Estuvo bien

estuvo-bien

Vivo en un piso catorce. Cuando tiembla me aferro a aquello en lo que creo: la sismorresistencia. 

Abracémonos que nos vamos a morir, me dijo Cata —que les teme a los temblores tanto como temen los galos de la aldea de Astérix que el cielo les caiga encima— durante el más reciente sacudón, que hizo crujir no sé bien qué de la casa y tumbó algunos de los juguetes que tenemos en la biblioteca. 

Alguna otra noche en que nos despertó el vaivén del edificio, me hizo dos preguntas: ¿está temblando? y ¿qué hacemos? Sí y nada, le contesté. ¡Para qué correr escaleras abajo si lo que dura el temblor no nos dará tiempo de salir a la calle! Mejor abrazarse. 

Hay cierto fatalismo que me habita. Aquel “nunca es lo que pudo haber sido” que canta Fito Cabrales o el “nunca es triste la verdad, lo que no tiene es remedio”, de Serrat, que me permite estar en calma mientras la Tierra se sacude o cuando las turbulencias acaban con lo que era un vuelo tranquilo. 

No me parece mal ir por el mundo sabiendo que hay icebergs acechando cada transatlántico que intenta cruzar el océano o que los aviones, pese a todo lo seguro que son y que volar es menos riesgoso que un viaje por carretera, se pueden caer.
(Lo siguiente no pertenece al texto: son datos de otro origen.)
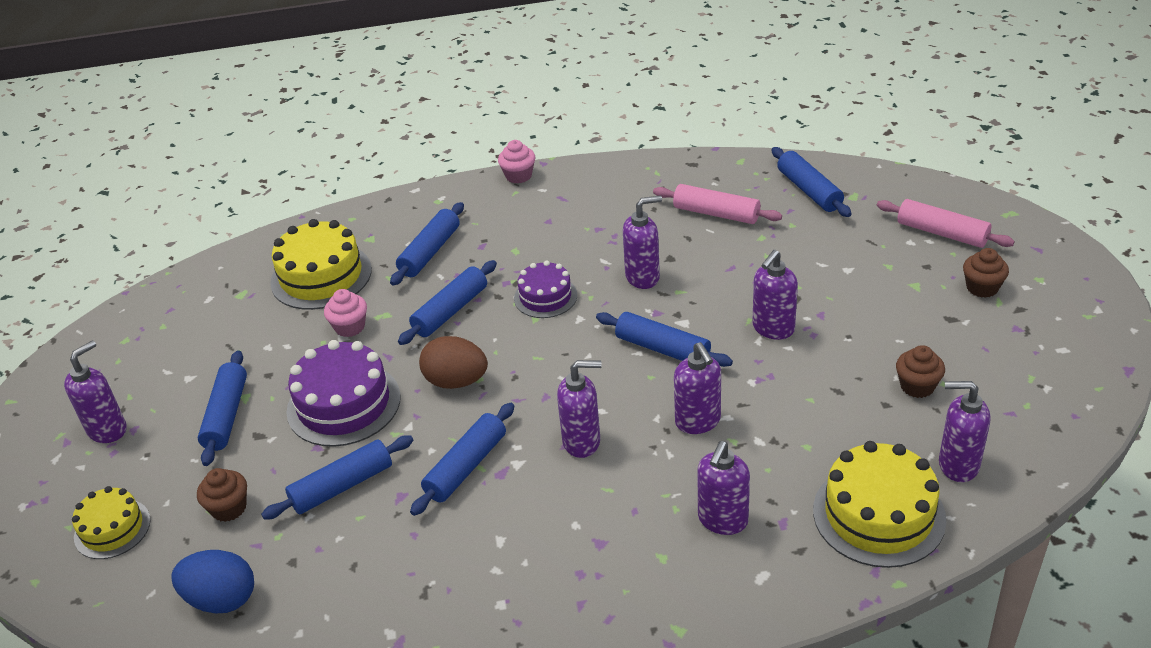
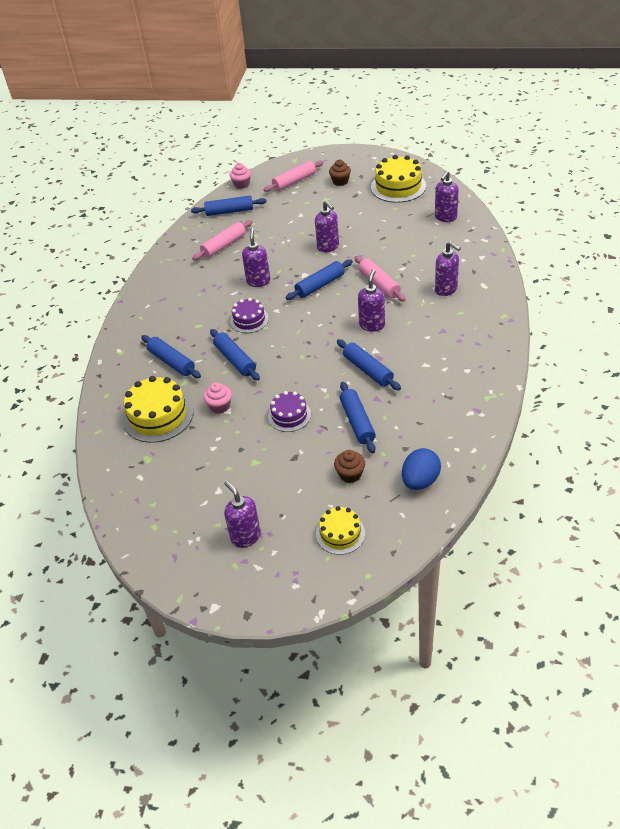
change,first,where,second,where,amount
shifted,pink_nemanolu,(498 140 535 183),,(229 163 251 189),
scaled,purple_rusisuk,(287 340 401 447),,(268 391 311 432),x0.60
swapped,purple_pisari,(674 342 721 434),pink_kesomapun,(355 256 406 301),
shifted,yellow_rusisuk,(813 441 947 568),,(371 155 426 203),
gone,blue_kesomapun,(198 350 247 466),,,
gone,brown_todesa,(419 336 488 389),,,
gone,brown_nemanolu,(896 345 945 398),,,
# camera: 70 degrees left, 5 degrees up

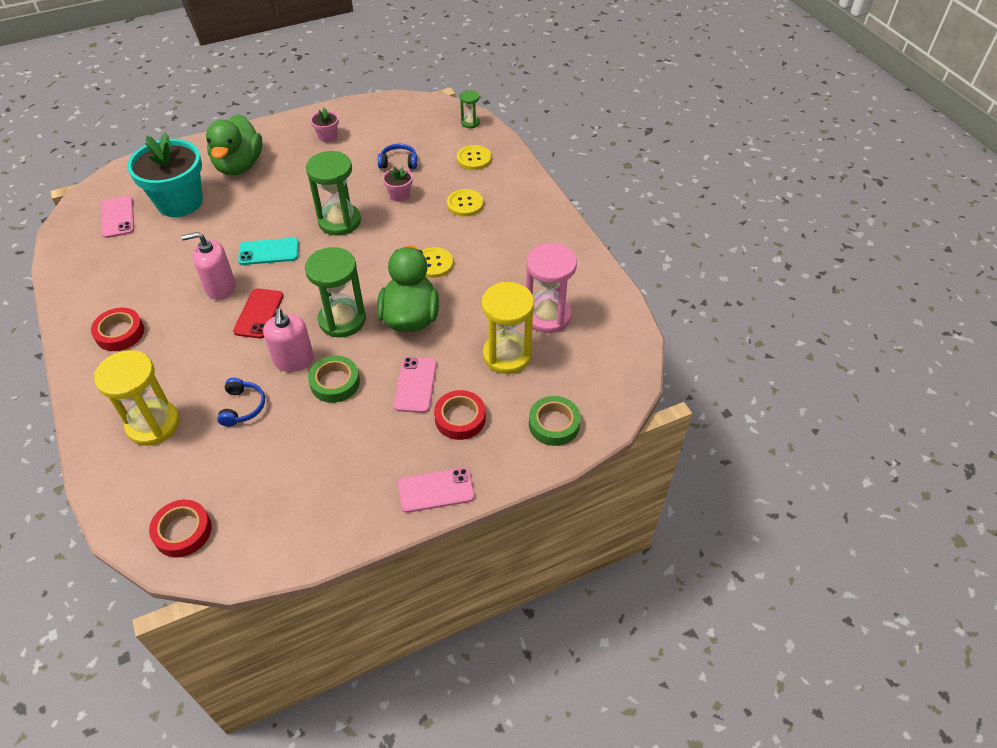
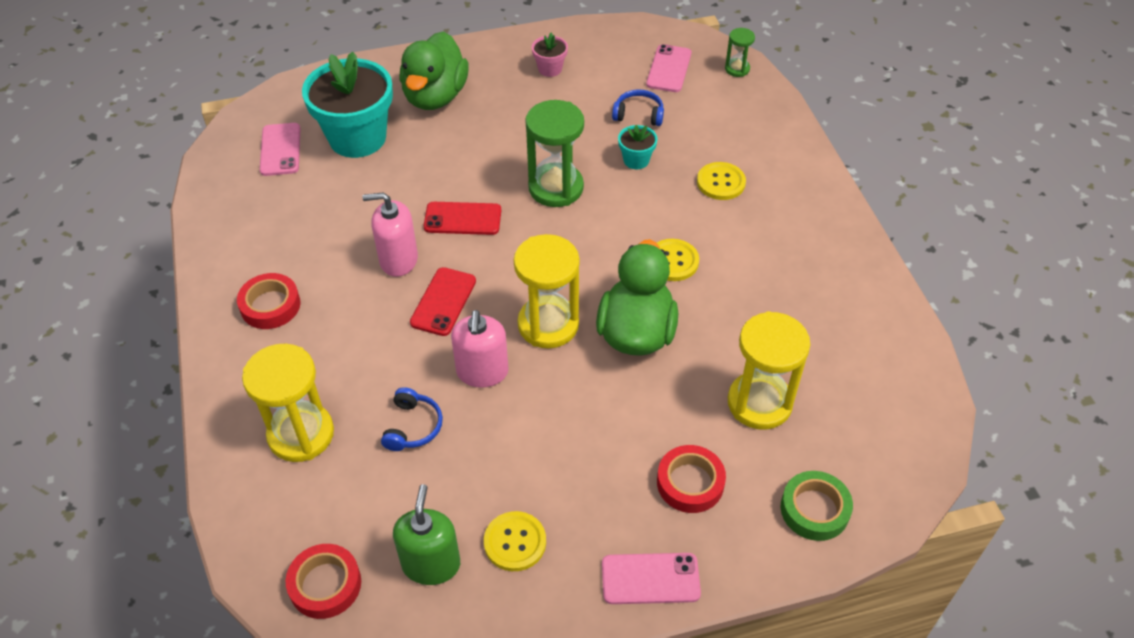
change,first,where,second,where,amount
new,,,green_pisari,(393 484 460 585),
repainted,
Y no estoy pensando en el lugar común de aprovechar el presente, vivir el hoy; nada de carpe diem, que procrastinar es también un modo de vida, sino en qué mal que el fin del mundo (del mío, del tuyo, del particular de cada uno) te agarre corriendo como un loco o gritando y no en un abrazo amoroso o con la serenidad de, cuando llegue el momento, poder decirse: quizá pudo ser mejor, sí; pero estuvo bien.